This work was designed in order to gain an insight on the mechanisms by which
antioxidants prevent pancreatic disorders. We have examined the properties of
cinnamtannin B-1, which belongs to the class of
polyphenols, against the effect of
hydrogen peroxide (H(2)O(2)) in mouse pancreatic acinar cells. We have studied Ca(2+) mobilization, oxidative state,
amylase secretion, and cell viability of cells treated with
cinnamtannin B-1 in the presence of various concentrations of H(2)O(2). We found that H(2)O(2) (0.1-100 μM) increased CM-H(2)DCFDA-derived fluorescence, reflecting an increase in oxidation.
Cinnamtannin B-1 (10 μM) reduced H(2)O(2)-induced oxidation of CM-H(2)DCFDA.
CCK-8 induced oxidation of CM-H(2)DCFDA in a similar way to low micromolar concentrations of H(2)O(2), and
cinnamtannin B-1 reduced the
oxidant effect of
CCK-8. In addition, H(2)O(2) induced a slow and progressive increase in intracellular free Ca(2+) concentration ([Ca(2+)](c)).
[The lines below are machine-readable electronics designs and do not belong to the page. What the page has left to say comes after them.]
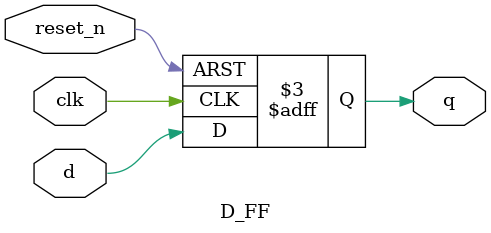
<source format=v>
`timescale 1ns / 1ps
module D_FF(d, reset_n, clk, q);
    input d, clk;
    input reset_n;  // reset_n is a active low input signal _n signifies active low signal.
    output reg q;
    
    always @(posedge clk, negedge reset_n)    // if reset_n is not mentioned in the events list in always the resulting ff will be Synchronous to clk.
    begin
        if(reset_n == 1'b0)
            q <= 1'b0;
        else
            q <= d;
    end
endmodule

</source>
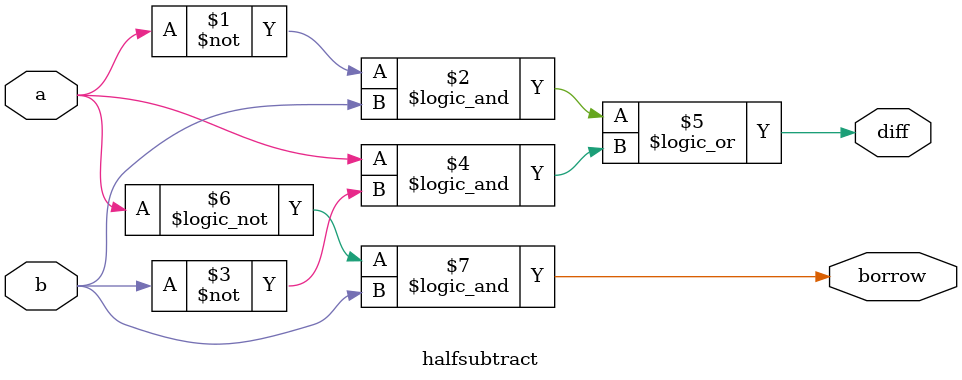
<source format=v>
module halfsubtract(diff, borrow, a, b);

    input a, b;
    output diff, borrow;

    assign diff = (~a && b) || (a && ~b);
    assign borrow = !a && b;

endmodule
</source>
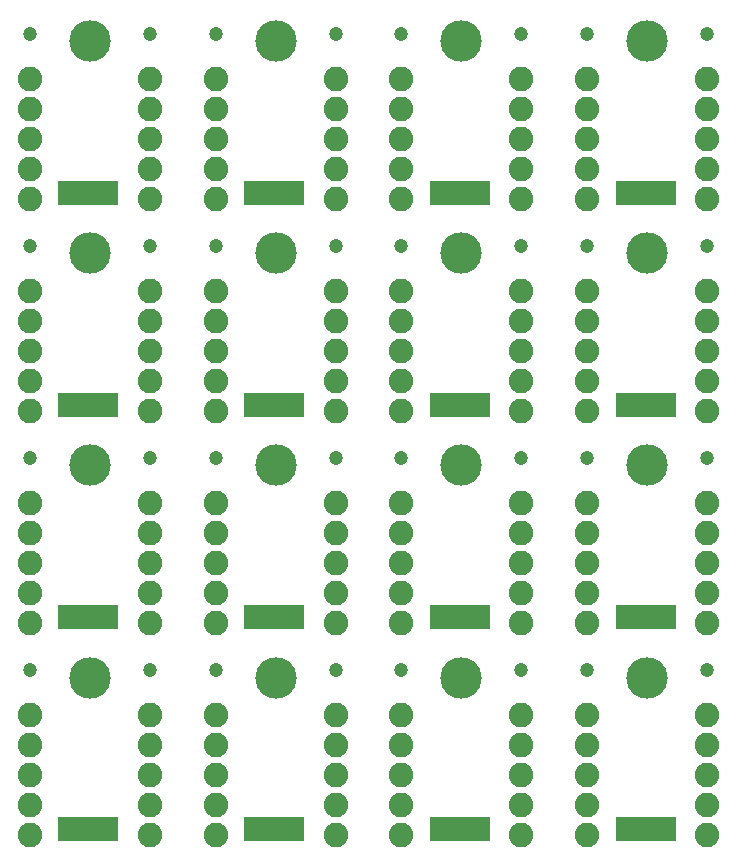
<source format=gbs>
G75*
%MOIN*%
%OFA0B0*%
%FSLAX25Y25*%
%IPPOS*%
%LPD*%
%AMOC8*
5,1,8,0,0,1.08239X$1,22.5*
%
%ADD10R,0.20000X0.08000*%
%ADD11C,0.13800*%
%ADD12C,0.08200*%
%ADD13C,0.04737*%
D10*
X0063250Y0035500D03*
X0125171Y0035500D03*
X0187092Y0035500D03*
X0249014Y0035500D03*
X0249014Y0106201D03*
X0187092Y0106201D03*
X0125171Y0106201D03*
X0063250Y0106201D03*
X0063250Y0176902D03*
X0125171Y0176902D03*
X0187092Y0176902D03*
X0249014Y0176902D03*
X0249014Y0247602D03*
X0187092Y0247602D03*
X0125171Y0247602D03*
X0063250Y0247602D03*
D11*
X0063750Y0227402D03*
X0125671Y0227402D03*
X0187592Y0227402D03*
X0249514Y0227402D03*
X0249514Y0298102D03*
X0187592Y0298102D03*
X0125671Y0298102D03*
X0063750Y0298102D03*
X0063750Y0156701D03*
X0125671Y0156701D03*
X0187592Y0156701D03*
X0249514Y0156701D03*
X0249514Y0086000D03*
X0187592Y0086000D03*
X0125671Y0086000D03*
X0063750Y0086000D03*
D12*
X0043750Y0033500D03*
X0043750Y0043500D03*
X0043750Y0053500D03*
X0043750Y0063500D03*
X0043750Y0073500D03*
X0043750Y0104201D03*
X0043750Y0114201D03*
X0043750Y0124201D03*
X0043750Y0134201D03*
X0043750Y0144201D03*
X0043750Y0174902D03*
X0043750Y0184902D03*
X0043750Y0194902D03*
X0043750Y0204902D03*
X0043750Y0214902D03*
X0043750Y0245602D03*
X0043750Y0255602D03*
X0043750Y0265602D03*
X0043750Y0275602D03*
X0043750Y0285602D03*
X0083750Y0285602D03*
X0083750Y0275602D03*
X0083750Y0265602D03*
X0083750Y0255602D03*
X0083750Y0245602D03*
X0105671Y0245602D03*
X0105671Y0255602D03*
X0105671Y0265602D03*
X0105671Y0275602D03*
X0105671Y0285602D03*
X0145671Y0285602D03*
X0145671Y0275602D03*
X0145671Y0265602D03*
X0145671Y0255602D03*
X0145671Y0245602D03*
X0167592Y0245602D03*
X0167592Y0255602D03*
X0167592Y0265602D03*
X0167592Y0275602D03*
X0167592Y0285602D03*
X0207592Y0285602D03*
X0207592Y0275602D03*
X0207592Y0265602D03*
X0207592Y0255602D03*
X0207592Y0245602D03*
X0229514Y0245602D03*
X0229514Y0255602D03*
X0229514Y0265602D03*
X0229514Y0275602D03*
X0229514Y0285602D03*
X0269514Y0285602D03*
X0269514Y0275602D03*
X0269514Y0265602D03*
X0269514Y0255602D03*
X0269514Y0245602D03*
X0269514Y0214902D03*
X0269514Y0204902D03*
X0269514Y0194902D03*
X0269514Y0184902D03*
X0269514Y0174902D03*
X0269514Y0144201D03*
X0269514Y0134201D03*
X0269514Y0124201D03*
X0269514Y0114201D03*
X0269514Y0104201D03*
X0269514Y0073500D03*
X0269514Y0063500D03*
X0269514Y0053500D03*
X0269514Y0043500D03*
X0269514Y0033500D03*
X0229514Y0033500D03*
X0229514Y0043500D03*
X0229514Y0053500D03*
X0229514Y0063500D03*
X0229514Y0073500D03*
X0207592Y0073500D03*
X0207592Y0063500D03*
X0207592Y0053500D03*
X0207592Y0043500D03*
X0207592Y0033500D03*
X0167592Y0033500D03*
X0167592Y0043500D03*
X0167592Y0053500D03*
X0167592Y0063500D03*
X0167592Y0073500D03*
X0145671Y0073500D03*
X0145671Y0063500D03*
X0145671Y0053500D03*
X0145671Y0043500D03*
X0145671Y0033500D03*
X0105671Y0033500D03*
X0105671Y0043500D03*
X0105671Y0053500D03*
X0105671Y0063500D03*
X0105671Y0073500D03*
X0083750Y0073500D03*
X0083750Y0063500D03*
X0083750Y0053500D03*
X0083750Y0043500D03*
X0083750Y0033500D03*
X0083750Y0104201D03*
X0083750Y0114201D03*
X0083750Y0124201D03*
X0083750Y0134201D03*
X0083750Y0144201D03*
X0105671Y0144201D03*
X0105671Y0134201D03*
X0105671Y0124201D03*
X0105671Y0114201D03*
X0105671Y0104201D03*
X0145671Y0104201D03*
X0145671Y0114201D03*
X0145671Y0124201D03*
X0145671Y0134201D03*
X0145671Y0144201D03*
X0167592Y0144201D03*
X0167592Y0134201D03*
X0167592Y0124201D03*
X0167592Y0114201D03*
X0167592Y0104201D03*
X0207592Y0104201D03*
X0207592Y0114201D03*
X0207592Y0124201D03*
X0207592Y0134201D03*
X0207592Y0144201D03*
X0229514Y0144201D03*
X0229514Y0134201D03*
X0229514Y0124201D03*
X0229514Y0114201D03*
X0229514Y0104201D03*
X0229514Y0174902D03*
X0229514Y0184902D03*
X0229514Y0194902D03*
X0229514Y0204902D03*
X0229514Y0214902D03*
X0207592Y0214902D03*
X0207592Y0204902D03*
X0207592Y0194902D03*
X0207592Y0184902D03*
X0207592Y0174902D03*
X0167592Y0174902D03*
X0167592Y0184902D03*
X0167592Y0194902D03*
X0167592Y0204902D03*
X0167592Y0214902D03*
X0145671Y0214902D03*
X0145671Y0204902D03*
X0145671Y0194902D03*
X0145671Y0184902D03*
X0145671Y0174902D03*
X0105671Y0174902D03*
X0105671Y0184902D03*
X0105671Y0194902D03*
X0105671Y0204902D03*
X0105671Y0214902D03*
X0083750Y0214902D03*
X0083750Y0204902D03*
X0083750Y0194902D03*
X0083750Y0184902D03*
X0083750Y0174902D03*
D13*
X0083750Y0159201D03*
X0105671Y0159201D03*
X0145671Y0159201D03*
X0167592Y0159201D03*
X0207592Y0159201D03*
X0229514Y0159201D03*
X0269514Y0159201D03*
X0269514Y0229902D03*
X0229514Y0229902D03*
X0207592Y0229902D03*
X0167592Y0229902D03*
X0145671Y0229902D03*
X0105671Y0229902D03*
X0083750Y0229902D03*
X0043750Y0229902D03*
X0043750Y0300602D03*
X0083750Y0300602D03*
X0105671Y0300602D03*
X0145671Y0300602D03*
X0167592Y0300602D03*
X0207592Y0300602D03*
X0229514Y0300602D03*
X0269514Y0300602D03*
X0043750Y0159201D03*
X0043750Y0088500D03*
X0083750Y0088500D03*
X0105671Y0088500D03*
X0145671Y0088500D03*
X0167592Y0088500D03*
X0207592Y0088500D03*
X0229514Y0088500D03*
X0269514Y0088500D03*
M02*

</source>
Cinnamtannin B-1 reduced the effect of H(2)O(2) on [Ca(2+)](c), but only at the lower concentrations of the
oxidant. H(2)O(2) inhibited
amylase secretion in response to
cholecystokinin, and
cinnamtannin B-1 reduced the inhibitory action of H(2)O(2) on
enzyme secretion. Finally, H(2)O(2) reduced cell viability, and the
antioxidant protected acinar cells against H(2)O(2). In conclusion, the beneficial effects of
cinnamtannin B-1 appear to be mediated by reducing the intracellular Ca(2+) overload and intracellular accumulation of digestive
enzymes evoked by ROS, which is a common pathological precursor that mediates
pancreatitis. Our results support the beneficial effect of natural
antioxidants in the
therapy against oxidative stress-derived deleterious effects on cellular physiology.